Князь Петр Владимирович желчно заметил:
– Не так уж оригинальничает этот ваш граф, когда называет людей университетского образования больными либералами.
Княгиня Стукалова оповестила всех:
– Наш Николя собирается поступать в университет.
«Кто тебя за язык тянул?! – Николя метнул на тетушку гневный взгляд и опустил глаза. – Теперь этот отвратительный князь начнет смеяться надо мной!»
Но, будто почувствовав недовольство племянника, Аглая Владимировна сменила тему разговора и громко спросила, заставив Лизу вздрогнуть и прислушаться:
– А что, Петр Владимирович, театральная премьера, на которую вы спешили вчера? Понравилась ли вам постановка?
– Бездарна, как всегда, – отозвался князь равнодушно.
Лиза метнула в него ненавидящий взгляд.
– А тот актер, о котором говорит весь Петербург? – Вступила в разговор Лидия Сергеевна Офросимова. Как же его…
– Вы, верно, имеете в виду Алексея Кузминского? – внезапно оживившись, уточнил Донской. – Он действительно хорош! Не переигрывает, чем грешат многие его собратья. И, кажется, действительно понимает то, что играет. По-видимому, совсем не глуп. А красив так, что невольно возникает предположение, нет ли в нем благородной крови.
Изумленного Лизиного взгляда он не заметил. Графиня Донская неожиданно прервала сына:
– Внешняя смазливость, Петруша, еще не признак благородного происхождения.
Николя с тревогой посмотрел на сестру, взглядом умоляя Лизу удержаться и не бросаться на защиту Кузминского. И она поняла его, опустила голову, хотя нелегко было сдерживаться.
В этот момент Николя отвлек голос, в который он влюблялся все больше.
– Вообразите себе, – оживленно делилась Натали с соседкой, – мы веселились в саду Соколовских, как дети! Играли в жмурки, танцевали, пели. Даже катались с деревянной горы. Она у них такая большая! Вы никогда не забирались на нее?

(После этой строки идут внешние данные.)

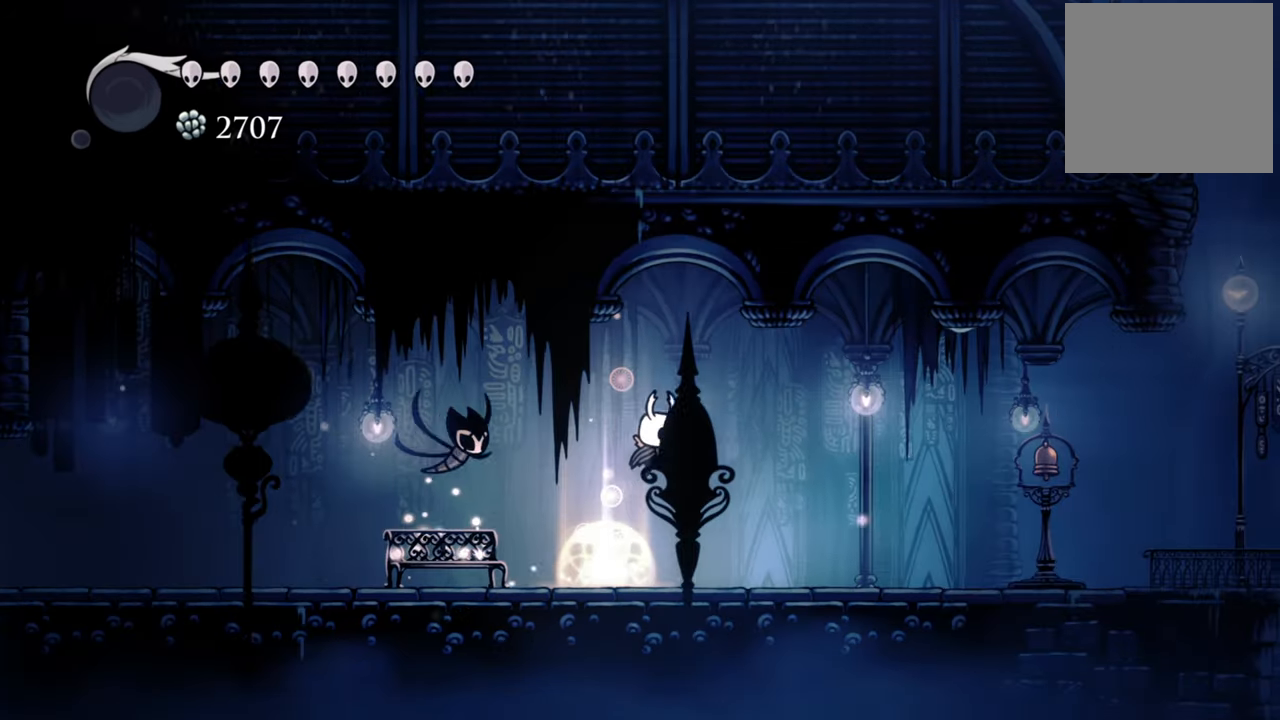
{"buttons": [], "events": [[180, "R2", "down"], [400, "R2", "up"], [460, "DPAD_RIGHT", "up"]]}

Взглянув на унылую, лошадиную физиономию той, к которой обращалась Наташа, Николя подумал, что такая девица и в двенадцать лет не знала таких радостей. Вот они с Лизой вполне могли бы составить Натали компанию. Если бы только она пригласила их… Но разве обычный провинциал может быть интересен такой потрясающей девушке? В Натали уже сейчас чувствовалась будущая светская львица. И супруга ей, конечно, подберут с именем и положением… А он? И наследство, и какое бы то ни было занятие – еще в будущем. Разве станет Натали ждать его несколько лет? Да и с чего бы ей ждать? Она даже внимания на него не обращает.
Занятый собственными переживаниями, Николя почти забыл о сестре. Лишь перед тем, как подали кофе, он взглянул на Лизу, и поразился откровенным страданием, написанным на ее лице.
«Что это с ней? – встревожился Николя. – Неужели князь чем-нибудь обидел ее?»
Но сидевший по правую руку от нее Петр Владимирович, казалось, не замечал не только Лизу, но и вообще никого. Он сидел с отсутствующим видом, ничего не видя вокруг. Пристально вглядевшись в его нездорового цвета лицо с набрякшими веками, Николя вдруг вздрогнул, пронзенный страшной догадкой: «А не морфинист ли он?!» Но поскольку вживую он этих несчастных никогда не видел и только читал о пагубном пристрастии, распространившимся в столицах Европы, Николя не счел себя вправе утверждать что-либо. Однако закравшееся подозрение уже пустило щупальца в его душу, и теперь Николя больше смотрел на князя Донского, чем на сидевшую напротив Натали.
Мгновенно уловив это, Наташа Офросимова капризно надула губки:
– А месье Перфильеву, кажется, скучно в нашей компании.
Николя мгновенно очнулся:
– Что вы, мадемуазель! Никогда еще я не бывал в столь приятном обществе.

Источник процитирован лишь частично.